____ The data

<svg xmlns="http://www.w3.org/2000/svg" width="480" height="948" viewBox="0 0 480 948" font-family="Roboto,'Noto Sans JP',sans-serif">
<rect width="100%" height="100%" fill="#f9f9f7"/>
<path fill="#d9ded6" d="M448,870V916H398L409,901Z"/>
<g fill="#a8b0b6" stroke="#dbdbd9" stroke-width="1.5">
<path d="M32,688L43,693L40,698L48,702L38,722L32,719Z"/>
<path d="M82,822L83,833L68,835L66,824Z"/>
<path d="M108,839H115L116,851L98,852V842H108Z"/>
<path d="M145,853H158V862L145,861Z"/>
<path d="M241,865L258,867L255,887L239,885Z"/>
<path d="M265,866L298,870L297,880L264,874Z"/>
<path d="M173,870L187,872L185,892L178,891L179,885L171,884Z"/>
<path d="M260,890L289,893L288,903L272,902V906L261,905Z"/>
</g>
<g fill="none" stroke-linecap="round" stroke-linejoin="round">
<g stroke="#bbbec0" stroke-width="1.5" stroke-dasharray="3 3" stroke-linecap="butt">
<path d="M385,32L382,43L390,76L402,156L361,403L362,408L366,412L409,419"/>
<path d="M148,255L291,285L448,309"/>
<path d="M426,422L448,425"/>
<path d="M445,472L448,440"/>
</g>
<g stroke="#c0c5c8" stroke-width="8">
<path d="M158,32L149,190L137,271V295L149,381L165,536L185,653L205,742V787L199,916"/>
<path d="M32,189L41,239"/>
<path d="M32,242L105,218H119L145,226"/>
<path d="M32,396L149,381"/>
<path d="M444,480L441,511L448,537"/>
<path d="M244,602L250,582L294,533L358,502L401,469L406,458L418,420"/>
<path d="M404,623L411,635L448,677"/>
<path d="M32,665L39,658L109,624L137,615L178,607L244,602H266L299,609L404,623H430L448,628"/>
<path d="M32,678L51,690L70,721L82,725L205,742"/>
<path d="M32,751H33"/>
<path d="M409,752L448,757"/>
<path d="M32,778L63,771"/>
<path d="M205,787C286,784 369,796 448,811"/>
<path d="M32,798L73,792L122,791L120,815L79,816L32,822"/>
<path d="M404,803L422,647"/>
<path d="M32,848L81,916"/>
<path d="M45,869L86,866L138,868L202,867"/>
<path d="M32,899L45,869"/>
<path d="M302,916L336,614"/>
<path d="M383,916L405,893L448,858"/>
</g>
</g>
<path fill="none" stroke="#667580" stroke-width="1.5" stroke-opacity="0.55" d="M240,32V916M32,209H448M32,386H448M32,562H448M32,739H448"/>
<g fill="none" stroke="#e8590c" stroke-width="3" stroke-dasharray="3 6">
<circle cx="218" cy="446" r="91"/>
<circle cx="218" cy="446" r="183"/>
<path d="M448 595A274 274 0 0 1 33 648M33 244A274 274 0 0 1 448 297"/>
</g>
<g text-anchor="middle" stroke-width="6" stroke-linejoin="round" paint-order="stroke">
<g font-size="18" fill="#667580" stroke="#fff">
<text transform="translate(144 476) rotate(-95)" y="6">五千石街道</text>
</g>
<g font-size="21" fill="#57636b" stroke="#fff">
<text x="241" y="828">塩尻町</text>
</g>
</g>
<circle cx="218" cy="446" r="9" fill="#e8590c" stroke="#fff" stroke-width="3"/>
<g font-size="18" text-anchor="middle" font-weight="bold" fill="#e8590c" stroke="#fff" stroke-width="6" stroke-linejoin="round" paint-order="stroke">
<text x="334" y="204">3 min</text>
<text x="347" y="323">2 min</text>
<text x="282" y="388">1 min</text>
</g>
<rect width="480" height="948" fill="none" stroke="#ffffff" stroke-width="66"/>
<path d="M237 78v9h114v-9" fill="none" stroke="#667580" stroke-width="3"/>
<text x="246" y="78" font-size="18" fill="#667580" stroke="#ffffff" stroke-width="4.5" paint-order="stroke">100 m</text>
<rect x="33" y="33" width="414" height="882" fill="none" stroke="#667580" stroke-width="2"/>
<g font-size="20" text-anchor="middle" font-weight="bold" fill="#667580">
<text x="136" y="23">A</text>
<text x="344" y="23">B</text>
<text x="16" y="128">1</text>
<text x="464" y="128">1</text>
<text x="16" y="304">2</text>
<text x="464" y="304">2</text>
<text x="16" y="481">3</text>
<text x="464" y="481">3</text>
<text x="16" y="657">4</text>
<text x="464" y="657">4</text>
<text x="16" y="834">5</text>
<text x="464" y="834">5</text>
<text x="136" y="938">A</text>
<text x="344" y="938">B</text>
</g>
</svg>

________
____ The data

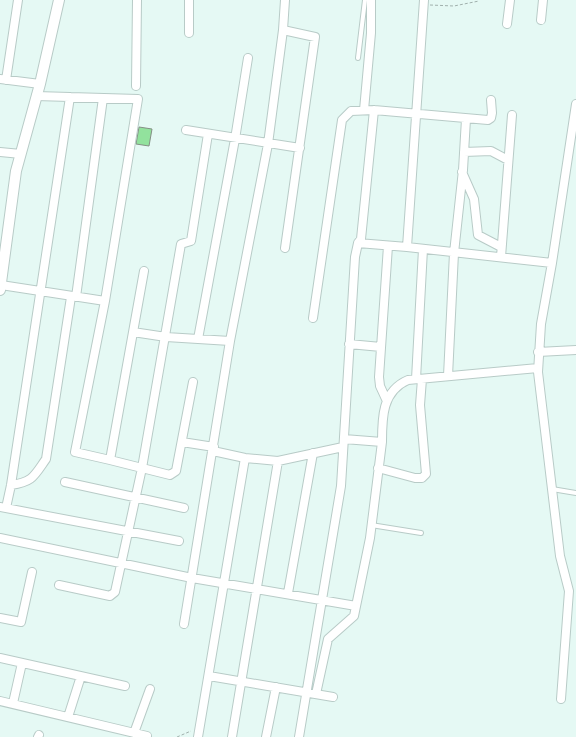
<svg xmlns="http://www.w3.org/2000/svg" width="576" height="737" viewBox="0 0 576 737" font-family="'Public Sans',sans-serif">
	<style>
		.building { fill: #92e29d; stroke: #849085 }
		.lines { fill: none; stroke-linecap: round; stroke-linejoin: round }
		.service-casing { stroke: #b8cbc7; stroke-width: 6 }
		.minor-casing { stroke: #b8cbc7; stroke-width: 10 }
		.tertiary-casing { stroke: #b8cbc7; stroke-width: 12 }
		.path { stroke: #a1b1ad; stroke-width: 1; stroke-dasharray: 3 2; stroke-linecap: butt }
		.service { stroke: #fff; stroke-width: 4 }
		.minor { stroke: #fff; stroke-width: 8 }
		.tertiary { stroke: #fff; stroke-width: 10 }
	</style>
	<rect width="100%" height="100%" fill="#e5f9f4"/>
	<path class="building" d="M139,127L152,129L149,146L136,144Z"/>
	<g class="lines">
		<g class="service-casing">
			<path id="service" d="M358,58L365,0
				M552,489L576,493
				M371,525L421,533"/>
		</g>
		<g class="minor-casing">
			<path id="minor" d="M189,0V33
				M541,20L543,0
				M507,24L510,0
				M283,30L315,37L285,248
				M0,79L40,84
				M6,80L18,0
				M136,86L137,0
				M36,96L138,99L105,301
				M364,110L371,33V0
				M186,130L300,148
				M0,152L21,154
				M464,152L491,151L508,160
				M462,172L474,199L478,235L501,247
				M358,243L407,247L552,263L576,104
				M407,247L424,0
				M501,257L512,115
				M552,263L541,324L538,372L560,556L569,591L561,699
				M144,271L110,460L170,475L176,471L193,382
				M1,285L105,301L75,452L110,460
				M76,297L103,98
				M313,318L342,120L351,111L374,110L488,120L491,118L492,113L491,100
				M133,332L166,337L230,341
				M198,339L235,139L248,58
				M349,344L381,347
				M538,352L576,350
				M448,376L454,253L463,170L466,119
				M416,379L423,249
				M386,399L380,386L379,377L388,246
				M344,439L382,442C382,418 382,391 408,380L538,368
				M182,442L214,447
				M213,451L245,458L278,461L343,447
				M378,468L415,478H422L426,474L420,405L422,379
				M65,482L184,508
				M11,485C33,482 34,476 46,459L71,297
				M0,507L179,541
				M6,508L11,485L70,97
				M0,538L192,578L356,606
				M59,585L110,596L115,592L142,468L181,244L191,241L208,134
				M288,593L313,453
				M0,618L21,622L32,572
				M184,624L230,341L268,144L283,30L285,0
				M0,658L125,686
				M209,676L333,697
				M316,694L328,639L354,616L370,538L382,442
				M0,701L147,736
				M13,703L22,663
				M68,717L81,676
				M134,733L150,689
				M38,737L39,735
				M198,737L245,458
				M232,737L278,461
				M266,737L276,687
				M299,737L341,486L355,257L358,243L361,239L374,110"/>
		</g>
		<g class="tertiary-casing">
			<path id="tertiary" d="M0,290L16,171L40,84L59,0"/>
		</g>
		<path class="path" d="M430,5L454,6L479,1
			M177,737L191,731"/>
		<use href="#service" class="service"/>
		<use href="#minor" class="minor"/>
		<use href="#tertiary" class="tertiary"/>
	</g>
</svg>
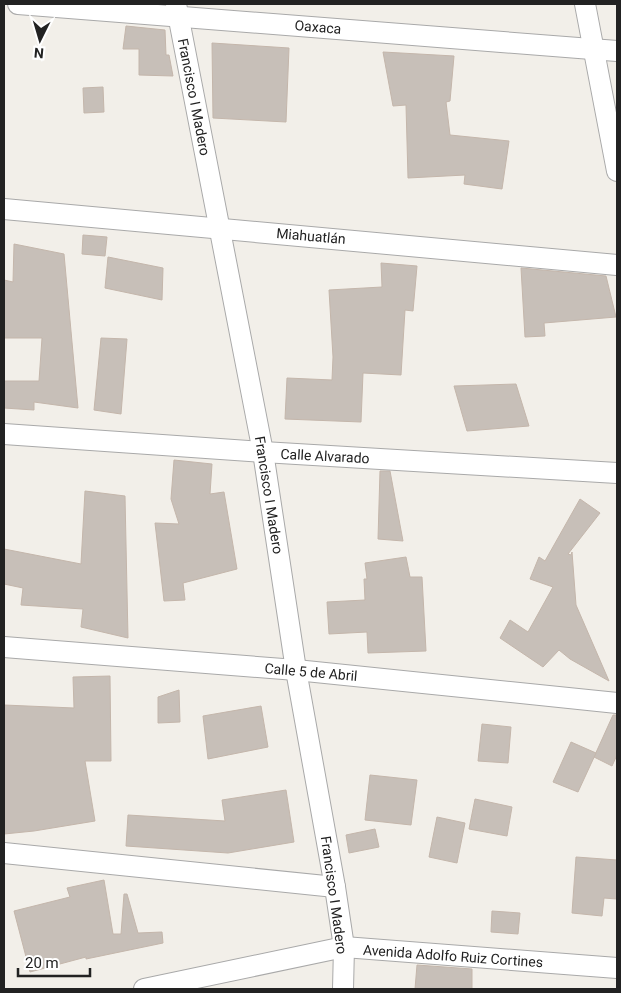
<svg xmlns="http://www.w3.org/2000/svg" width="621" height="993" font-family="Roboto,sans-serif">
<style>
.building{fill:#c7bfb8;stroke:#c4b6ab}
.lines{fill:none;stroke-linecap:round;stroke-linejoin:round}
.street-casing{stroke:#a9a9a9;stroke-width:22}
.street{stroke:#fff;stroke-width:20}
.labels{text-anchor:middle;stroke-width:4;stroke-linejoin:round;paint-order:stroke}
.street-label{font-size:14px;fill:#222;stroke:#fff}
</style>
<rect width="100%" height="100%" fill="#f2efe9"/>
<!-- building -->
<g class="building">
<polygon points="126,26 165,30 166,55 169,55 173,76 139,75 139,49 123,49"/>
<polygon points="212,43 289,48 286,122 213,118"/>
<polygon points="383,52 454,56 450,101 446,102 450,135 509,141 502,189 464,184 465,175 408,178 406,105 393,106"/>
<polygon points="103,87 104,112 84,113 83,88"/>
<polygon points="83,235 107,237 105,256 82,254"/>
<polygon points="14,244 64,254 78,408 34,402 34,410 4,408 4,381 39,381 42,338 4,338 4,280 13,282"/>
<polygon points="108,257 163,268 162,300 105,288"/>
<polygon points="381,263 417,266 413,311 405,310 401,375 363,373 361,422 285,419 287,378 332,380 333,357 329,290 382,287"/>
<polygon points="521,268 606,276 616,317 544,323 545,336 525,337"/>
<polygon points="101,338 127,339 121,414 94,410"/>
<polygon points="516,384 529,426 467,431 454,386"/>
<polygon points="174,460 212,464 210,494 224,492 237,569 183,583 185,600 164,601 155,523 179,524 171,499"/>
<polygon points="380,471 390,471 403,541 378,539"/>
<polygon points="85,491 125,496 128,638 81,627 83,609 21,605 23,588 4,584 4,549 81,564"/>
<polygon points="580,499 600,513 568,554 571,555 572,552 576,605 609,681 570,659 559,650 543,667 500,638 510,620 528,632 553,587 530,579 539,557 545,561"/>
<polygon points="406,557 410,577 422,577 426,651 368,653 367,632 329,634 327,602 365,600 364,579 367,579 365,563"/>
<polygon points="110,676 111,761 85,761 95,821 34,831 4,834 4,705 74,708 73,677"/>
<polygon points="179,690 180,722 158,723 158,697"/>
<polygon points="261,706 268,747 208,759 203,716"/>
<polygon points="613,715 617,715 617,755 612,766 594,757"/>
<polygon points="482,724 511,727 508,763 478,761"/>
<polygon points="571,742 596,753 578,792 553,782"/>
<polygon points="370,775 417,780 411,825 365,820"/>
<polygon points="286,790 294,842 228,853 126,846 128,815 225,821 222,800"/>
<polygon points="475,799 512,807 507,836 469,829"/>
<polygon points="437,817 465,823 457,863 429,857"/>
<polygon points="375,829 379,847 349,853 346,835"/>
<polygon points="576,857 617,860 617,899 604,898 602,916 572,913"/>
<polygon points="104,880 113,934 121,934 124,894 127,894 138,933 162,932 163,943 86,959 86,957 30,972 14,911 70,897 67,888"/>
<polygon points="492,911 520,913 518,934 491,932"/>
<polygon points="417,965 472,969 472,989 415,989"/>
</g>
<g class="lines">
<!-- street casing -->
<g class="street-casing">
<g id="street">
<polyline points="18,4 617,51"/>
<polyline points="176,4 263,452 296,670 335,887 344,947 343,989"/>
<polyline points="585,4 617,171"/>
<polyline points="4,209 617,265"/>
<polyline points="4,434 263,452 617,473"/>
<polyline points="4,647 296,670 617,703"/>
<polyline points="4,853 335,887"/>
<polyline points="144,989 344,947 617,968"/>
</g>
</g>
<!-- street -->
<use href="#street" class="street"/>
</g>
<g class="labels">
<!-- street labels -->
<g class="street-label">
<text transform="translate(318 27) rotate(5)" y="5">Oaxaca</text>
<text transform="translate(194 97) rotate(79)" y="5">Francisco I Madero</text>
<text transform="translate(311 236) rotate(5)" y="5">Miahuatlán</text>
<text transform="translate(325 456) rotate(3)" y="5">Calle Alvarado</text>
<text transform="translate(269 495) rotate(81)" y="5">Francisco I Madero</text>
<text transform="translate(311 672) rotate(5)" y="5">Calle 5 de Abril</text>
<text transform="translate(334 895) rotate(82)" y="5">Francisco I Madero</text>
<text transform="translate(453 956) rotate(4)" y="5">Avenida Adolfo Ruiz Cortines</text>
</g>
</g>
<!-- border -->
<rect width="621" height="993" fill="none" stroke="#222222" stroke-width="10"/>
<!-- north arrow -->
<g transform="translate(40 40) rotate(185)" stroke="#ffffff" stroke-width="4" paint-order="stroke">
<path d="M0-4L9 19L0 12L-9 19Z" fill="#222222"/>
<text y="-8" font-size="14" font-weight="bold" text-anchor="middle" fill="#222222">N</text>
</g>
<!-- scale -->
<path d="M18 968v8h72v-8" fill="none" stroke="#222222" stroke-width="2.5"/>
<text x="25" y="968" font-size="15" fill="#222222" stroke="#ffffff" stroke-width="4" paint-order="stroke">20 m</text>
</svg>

________

◆ Exercise aim ◆
Find the string "lines" in the material above. Then copy each line that has it.

◆ Response below ◆
		.lines { fill: none; stroke-linecap: round; stroke-linejoin: round }
	<g class="lines">
.lines{fill:none;stroke-linecap:round;stroke-linejoin:round}
<g class="lines">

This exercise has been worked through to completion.